With regard to whether Dorman and Plaintiff were similarly situated, the critical inquiry is not determining the extent of Dorman's rights at the moment he returned from medical leave, but rather, whether Dorman and Plaintiff were similarly situated when Amtrak allegedly delayed advertising the Ficarra position so that it could award the position to Dorman instead of Plaintiff. There is no dispute that both Dorman and Plaintiff were Signalmen, and that Amtrak abolished both Dorman's and Plaintiff's positions in January, 2001. There is also no dispute that Plaintiff was trying to return to work from furlough, that Dorman was trying to return to work from medical leave, and that both employees needed a vacant position to become available so that they could return to work. Pursuant to Plaintiff's allegations, Amtrak deliberately denied Plaintiff a position and awarded the position to a similarly situated white employee — a Signalman whose job was abolished, who was trying to return to work and who needed a vacant position to become available. Accordingly, the Court finds that there is enough evidence in the record that a genuine issue of fact exists for a jury to decide.

If no position was available when Dorman returned from medical leave, he might have been able to exercise displacement rights or transfer to another district, but he would not have been guaranteed a position, and he could have been furloughed.

c. Amtrak's Legitimate Non-Discriminatory Reason

Amtrak next argues that even if Plaintiff meets his burden of establishing a prima facie case, that Amtrak had a legitimate, non-discriminatory reason for awarding the position to Dorman. (Def.'s Br. at 33-34.) Specifically, Amtrak states that Rule 12(b) of the CBA granted Amtrak discretion on when to advertise the Ficarra position. Additionally, Amtrak argues that pursuant to Rules 16, 13 and 12 an employee who returns from medical leave — such as Dorman — has rights that are superior to employees who are on furlough.

Again, Amtrak's interpretation and application of the CBA is not an issue in this ease, and Plaintiff will not be permitted to make such a challenge.

d. Plaintiff Alleges that Amtrak's Reason is Pretext for Discrimination

When a defendant answers the Plaintiff's prima facie case with legitimate, non-discriminatory reasons for its action, the plaintiff must point to some evidence, direct or circumstantial, from which a fact finder could reasonably either (1) disbelieve the employer's articulated reasons; or (2) believe that an invidious discriminatory reason was more likely than not a motivating or determinative cause of the employer's action. Fuentes v. Perskie, 32 F.3d 759, 764 (3d Cir. 1994).

ACTIVITIES:
**a.** According to the court opinion, when did Amtrak abolish the positions held by Dorman and Plaintiff?
**b.** Extend the court opinion, starting right after its final sentence citing Fuentes v. Perskie.
The items placed after this point are separate material and not part of the court opinion.

GIVEN RECORDS:
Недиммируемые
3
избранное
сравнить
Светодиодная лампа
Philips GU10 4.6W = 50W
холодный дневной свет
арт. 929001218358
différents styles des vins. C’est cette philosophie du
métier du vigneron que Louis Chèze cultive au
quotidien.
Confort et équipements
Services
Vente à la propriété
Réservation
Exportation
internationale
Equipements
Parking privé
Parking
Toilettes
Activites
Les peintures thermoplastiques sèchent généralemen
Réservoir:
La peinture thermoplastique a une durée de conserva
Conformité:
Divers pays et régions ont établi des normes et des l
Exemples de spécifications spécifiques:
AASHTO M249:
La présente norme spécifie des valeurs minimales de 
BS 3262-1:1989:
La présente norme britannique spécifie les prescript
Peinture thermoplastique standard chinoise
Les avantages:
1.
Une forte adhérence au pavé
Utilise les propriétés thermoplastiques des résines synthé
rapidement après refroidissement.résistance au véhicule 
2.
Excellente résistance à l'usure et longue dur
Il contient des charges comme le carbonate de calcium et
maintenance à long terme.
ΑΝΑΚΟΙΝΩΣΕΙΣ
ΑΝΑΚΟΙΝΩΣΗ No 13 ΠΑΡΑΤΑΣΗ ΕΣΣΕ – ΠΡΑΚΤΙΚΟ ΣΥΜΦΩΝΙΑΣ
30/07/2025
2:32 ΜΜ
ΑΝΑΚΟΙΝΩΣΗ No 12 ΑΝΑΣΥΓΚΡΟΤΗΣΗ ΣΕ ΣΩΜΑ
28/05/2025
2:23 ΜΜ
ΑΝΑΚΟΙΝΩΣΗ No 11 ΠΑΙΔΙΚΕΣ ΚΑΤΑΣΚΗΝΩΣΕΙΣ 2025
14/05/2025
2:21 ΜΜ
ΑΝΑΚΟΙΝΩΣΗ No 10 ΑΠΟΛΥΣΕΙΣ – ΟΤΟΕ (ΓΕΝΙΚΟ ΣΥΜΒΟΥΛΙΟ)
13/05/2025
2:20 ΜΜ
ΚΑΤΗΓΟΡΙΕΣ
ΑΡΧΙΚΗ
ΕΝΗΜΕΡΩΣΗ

RESPONSE LIST:
**a.** In January 2001.

**b.**
Plaintiff alleges that Amtrak management condoned racial discrimination, and in one case, made racial comments directly regarding Plaintiff. In support of this allegation, Plaintiff offers two pieces of evidence to show that Amtrak's legitimate reasons are pretext for discrimination. Plaintiff claims that Joseph Derillo, an Amtrak supervisor for over twenty years became upset when Amtrak awarded the Ficarra position to Dorman instead of Plaintiff. (Pl's Br. at 4-8.) Derillo testified at his deposition that he talked with Amtrak management regarding why Dorman received the position. (Id.) Derillo stated that he spoke with, among other people, Bob Mays, Assistant Chief Engineer. (Id. at 6.) Derillo testified that when he entered Mays' office, he found that Mays was in possession of a black-faced voodoo doll that was hanging by its neck — a symbol that Derillo believed was a connotation of race. (Id.) The two of them had a verbal confrontation regarding doll and Amtrak's treatment of Plaintiff, and then Derillo left Mays' office. (Id.) According to Derillo, Mays and his boss Keith Holt, oversaw the entire Communications and Signals Division of Amtrak, which is where Plaintiff worked. (Id.)

The second alleged racial incident occurred when Derillo spoke with Jack Whalen, Assistant Division Engineer. Derillo testified that he told Whalen that it was not right that Amtrak awarded the position to Dorman instead of Plaintiff. (Id. at 7-8.) Derillo stated that Whalen responded by saying "what do you care, [Plaintiff] is black." Derillo then had a verbal confrontation with Whalen and left his office. (Id. at 8.)

According to Plaintiff, Whalen was one of the key decision makers in deciding to award the Ficarra position to Dorman. (Id. at 6.) Plaintiff has submitted evidence that supports this allegation. During his deposition, Derillo was questioned as to why the Ficarra position remained vacant for such a long period of time. (Id. Ex. I at 12-13.) Derillo responded that he did not know the answer because that would have been Whalen's responsibility. (Id.) Additionally, Plaintiff submitted two "Personnel Action Request" forms. (Id. at Ex. P-4 P-6.) The first form indicates that Ficarra needed a medical leave of absence, and it was authorized by Whalen on March 9, 2001. (Id. at Ex. P-4.) The second form indicates that Dorman was returning from his medical leave of absence, and it was authorized by Whalen on April 9, 2001. (Id. at Ex. P-6.) This evidence suggests that Whalen was, at least to some extent, involved with handling the personnel actions regarding Ficarra and Dorman.

Amtrak counters by arguing that Plaintiff cannot show pretext because Amtrak properly followed the CBA and because the alleged racial incidents did not involve decision makers. (Def.'s Br. at 34-26; Def.'s Reply Br. at 9-10.) The Court, however, does not agree. As previously discussed, this case will not involve, and does not require, an in-depth interpretation of the CBA. The primary issue in this case is whether Amtrak had discriminatory motives and actions in delaying the advertisement of the Ficarra position and ultimately awarding it to Dorman. Furthermore, regarding Amtrak's "decision maker" argument, Amtrak again misses the point. Amtrak states that the key decision maker was Richard Palmer, Director of Labor Relations, because Palmer interpreted the CBA to mean that Dorman had certain bidding and seniority rights at the time he returned from medical leave. (Def.'s Reply Br. at 5 9-10.) Again, interpretation of the CBA is not the critical issue in this case. The key decision makers in this case were the people who decided to deliberately leave the Ficarra position vacant, and if Plaintiff's allegations are accurate, the people who devised a way to award Dorman the position at Plaintiff's expense. Amtrak has not offered any evidence regarding who these people were.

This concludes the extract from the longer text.